** Start Data shown **

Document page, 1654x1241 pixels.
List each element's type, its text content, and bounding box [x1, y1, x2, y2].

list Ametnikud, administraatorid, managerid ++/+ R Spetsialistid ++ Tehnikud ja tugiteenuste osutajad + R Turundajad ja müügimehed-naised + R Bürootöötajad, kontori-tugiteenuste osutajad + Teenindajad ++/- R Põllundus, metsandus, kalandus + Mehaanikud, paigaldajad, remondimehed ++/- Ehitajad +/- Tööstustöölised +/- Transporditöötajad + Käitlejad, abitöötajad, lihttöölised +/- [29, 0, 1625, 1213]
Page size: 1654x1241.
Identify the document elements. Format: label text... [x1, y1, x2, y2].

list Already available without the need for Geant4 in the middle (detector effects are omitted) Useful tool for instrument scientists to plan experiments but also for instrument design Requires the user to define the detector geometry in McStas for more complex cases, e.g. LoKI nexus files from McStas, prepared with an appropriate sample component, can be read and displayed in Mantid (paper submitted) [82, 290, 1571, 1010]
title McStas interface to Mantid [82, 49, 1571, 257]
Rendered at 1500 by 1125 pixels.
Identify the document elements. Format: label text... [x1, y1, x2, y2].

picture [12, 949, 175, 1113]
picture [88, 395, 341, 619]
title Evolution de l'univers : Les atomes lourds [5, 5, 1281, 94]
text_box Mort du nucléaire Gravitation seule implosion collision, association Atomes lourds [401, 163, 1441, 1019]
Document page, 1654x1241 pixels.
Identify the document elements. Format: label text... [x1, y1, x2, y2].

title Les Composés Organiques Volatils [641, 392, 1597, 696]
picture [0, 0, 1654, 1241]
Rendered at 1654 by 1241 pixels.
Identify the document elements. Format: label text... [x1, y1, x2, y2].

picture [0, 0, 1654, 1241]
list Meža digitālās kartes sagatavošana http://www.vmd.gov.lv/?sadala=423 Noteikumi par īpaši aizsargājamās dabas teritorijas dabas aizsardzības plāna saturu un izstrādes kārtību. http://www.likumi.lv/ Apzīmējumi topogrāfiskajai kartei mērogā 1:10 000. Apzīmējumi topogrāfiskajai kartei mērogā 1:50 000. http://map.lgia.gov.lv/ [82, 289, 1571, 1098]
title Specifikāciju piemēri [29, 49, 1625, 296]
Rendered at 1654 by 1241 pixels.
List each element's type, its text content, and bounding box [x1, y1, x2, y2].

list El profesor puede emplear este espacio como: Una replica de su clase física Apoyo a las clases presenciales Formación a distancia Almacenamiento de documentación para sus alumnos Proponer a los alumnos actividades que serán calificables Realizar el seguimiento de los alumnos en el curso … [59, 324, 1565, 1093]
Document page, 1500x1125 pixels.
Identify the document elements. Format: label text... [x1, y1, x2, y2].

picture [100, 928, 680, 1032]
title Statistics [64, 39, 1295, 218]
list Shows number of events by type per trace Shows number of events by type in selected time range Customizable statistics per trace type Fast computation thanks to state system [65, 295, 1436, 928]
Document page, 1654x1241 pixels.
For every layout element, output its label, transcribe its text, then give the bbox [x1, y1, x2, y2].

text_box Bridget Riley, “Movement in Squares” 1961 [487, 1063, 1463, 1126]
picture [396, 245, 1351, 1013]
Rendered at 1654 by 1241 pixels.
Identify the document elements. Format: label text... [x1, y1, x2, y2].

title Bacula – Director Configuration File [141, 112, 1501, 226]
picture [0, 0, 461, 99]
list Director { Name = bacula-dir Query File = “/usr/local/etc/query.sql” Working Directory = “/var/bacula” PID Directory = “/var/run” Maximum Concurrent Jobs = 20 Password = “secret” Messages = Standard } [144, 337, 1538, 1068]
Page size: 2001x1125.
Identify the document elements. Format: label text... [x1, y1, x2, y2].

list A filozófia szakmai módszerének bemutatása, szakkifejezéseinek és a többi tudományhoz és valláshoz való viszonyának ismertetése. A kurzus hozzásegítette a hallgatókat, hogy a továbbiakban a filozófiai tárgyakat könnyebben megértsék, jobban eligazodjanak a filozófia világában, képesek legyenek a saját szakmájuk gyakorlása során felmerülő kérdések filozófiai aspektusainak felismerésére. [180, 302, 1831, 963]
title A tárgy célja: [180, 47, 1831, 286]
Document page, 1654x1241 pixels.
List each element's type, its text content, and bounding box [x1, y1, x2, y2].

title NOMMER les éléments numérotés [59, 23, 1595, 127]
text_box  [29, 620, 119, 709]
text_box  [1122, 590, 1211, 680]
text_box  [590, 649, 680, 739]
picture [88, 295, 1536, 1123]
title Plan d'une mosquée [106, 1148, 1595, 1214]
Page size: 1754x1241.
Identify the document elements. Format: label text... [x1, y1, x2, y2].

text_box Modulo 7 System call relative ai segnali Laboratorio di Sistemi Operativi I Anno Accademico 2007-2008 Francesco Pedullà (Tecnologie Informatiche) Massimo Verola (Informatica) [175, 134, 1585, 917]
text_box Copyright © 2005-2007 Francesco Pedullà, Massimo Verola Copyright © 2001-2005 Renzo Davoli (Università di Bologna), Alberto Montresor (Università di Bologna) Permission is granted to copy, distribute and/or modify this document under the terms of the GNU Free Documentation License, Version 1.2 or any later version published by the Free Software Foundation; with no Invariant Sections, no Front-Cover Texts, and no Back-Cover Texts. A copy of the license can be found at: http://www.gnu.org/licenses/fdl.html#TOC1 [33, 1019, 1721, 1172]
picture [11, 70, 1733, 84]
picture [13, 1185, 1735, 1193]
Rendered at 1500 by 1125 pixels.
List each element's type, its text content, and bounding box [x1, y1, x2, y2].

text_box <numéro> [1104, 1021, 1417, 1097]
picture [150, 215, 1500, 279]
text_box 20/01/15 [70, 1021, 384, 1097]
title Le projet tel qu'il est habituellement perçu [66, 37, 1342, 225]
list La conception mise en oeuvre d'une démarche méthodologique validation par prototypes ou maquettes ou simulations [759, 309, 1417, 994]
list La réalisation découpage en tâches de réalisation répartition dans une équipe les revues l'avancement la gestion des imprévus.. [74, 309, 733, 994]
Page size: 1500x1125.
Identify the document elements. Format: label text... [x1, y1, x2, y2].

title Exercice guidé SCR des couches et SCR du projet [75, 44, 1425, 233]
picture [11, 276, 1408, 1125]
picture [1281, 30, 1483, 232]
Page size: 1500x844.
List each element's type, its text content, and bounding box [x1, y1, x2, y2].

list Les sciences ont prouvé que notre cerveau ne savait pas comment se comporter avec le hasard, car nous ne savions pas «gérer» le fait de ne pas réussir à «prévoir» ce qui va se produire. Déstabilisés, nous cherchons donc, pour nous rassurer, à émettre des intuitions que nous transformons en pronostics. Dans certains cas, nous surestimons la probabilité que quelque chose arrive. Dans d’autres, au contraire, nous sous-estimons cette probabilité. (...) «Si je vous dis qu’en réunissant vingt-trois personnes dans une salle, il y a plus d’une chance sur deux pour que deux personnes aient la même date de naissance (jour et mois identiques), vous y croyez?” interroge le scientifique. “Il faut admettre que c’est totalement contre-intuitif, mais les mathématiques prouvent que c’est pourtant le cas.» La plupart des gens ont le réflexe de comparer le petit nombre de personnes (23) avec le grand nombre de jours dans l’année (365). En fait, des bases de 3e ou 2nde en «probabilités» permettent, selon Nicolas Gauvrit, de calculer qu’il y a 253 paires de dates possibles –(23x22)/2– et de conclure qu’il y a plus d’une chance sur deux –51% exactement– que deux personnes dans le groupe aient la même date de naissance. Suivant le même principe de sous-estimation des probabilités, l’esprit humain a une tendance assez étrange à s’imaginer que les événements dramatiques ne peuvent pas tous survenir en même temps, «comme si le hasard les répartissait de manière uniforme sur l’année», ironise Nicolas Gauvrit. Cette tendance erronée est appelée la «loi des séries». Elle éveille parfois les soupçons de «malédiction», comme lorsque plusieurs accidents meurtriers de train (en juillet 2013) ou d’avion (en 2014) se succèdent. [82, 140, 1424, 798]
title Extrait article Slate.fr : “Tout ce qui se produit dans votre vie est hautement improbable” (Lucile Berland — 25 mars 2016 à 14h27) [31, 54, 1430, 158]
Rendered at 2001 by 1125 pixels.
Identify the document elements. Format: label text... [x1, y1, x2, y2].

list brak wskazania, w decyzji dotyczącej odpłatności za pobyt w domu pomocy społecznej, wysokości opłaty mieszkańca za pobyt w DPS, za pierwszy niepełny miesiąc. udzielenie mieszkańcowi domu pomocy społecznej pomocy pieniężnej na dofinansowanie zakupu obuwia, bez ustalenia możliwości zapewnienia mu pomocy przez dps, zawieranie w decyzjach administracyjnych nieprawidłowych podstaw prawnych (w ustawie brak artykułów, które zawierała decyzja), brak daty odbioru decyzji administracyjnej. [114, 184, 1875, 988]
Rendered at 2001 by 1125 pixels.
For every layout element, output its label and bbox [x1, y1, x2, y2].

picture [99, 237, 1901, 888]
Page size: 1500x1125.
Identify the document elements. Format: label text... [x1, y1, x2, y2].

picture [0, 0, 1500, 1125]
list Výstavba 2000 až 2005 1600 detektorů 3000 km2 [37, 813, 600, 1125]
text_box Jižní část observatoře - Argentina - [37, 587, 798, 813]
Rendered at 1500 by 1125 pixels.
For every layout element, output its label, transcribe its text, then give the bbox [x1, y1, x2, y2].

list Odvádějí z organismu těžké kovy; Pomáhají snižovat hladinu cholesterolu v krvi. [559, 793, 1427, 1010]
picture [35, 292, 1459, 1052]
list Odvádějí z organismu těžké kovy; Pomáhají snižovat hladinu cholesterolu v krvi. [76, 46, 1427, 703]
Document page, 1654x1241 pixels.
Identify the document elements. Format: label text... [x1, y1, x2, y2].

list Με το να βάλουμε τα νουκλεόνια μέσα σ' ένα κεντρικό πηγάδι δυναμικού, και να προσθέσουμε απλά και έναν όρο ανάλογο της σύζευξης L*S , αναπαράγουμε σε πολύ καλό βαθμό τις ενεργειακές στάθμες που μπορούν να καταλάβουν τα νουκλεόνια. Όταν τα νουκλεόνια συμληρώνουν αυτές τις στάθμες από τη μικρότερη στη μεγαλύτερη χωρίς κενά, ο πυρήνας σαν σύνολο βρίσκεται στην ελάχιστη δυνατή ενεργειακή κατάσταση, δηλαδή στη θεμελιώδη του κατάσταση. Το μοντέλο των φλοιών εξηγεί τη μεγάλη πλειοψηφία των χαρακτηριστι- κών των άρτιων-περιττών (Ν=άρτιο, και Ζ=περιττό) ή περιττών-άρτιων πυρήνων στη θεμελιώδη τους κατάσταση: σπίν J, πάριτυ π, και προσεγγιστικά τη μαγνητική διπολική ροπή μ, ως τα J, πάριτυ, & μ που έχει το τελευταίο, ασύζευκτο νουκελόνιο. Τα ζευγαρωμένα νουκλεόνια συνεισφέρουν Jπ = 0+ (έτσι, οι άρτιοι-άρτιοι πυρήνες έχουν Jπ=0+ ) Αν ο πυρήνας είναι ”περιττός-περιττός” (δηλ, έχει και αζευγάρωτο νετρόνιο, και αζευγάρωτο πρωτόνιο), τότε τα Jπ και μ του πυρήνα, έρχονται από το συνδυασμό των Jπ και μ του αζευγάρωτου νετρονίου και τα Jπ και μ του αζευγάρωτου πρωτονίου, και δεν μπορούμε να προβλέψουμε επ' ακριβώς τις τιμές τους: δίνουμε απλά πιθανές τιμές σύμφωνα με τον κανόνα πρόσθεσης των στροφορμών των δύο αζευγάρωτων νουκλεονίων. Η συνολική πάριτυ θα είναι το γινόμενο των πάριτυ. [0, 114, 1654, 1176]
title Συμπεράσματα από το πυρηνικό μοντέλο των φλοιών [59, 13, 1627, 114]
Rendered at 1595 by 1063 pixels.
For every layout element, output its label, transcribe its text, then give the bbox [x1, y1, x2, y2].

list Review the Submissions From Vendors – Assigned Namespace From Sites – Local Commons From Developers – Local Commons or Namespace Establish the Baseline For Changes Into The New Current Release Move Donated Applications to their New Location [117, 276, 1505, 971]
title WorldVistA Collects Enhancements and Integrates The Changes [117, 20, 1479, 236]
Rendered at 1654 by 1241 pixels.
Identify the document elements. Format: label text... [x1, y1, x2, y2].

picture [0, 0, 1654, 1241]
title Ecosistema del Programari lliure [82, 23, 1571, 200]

** End Data shown **

Work to be completed: Copy the entries from the line containing "Document page, 1500x1125 pixels." through the line containing "picture [396, 245, 1351, 1013]", replacing "label" with "type" and leaving everything else unchanged.

Answer to the task:
Document page, 1500x1125 pixels.
Identify the document elements. Format: type text... [x1, y1, x2, y2].

picture [100, 928, 680, 1032]
title Statistics [64, 39, 1295, 218]
list Shows number of events by type per trace Shows number of events by type in selected time range Customizable statistics per trace type Fast computation thanks to state system [65, 295, 1436, 928]
Document page, 1654x1241 pixels.
For every layout element, output its type, transcribe its text, then give the bbox [x1, y1, x2, y2].

text_box Bridget Riley, “Movement in Squares” 1961 [487, 1063, 1463, 1126]
picture [396, 245, 1351, 1013]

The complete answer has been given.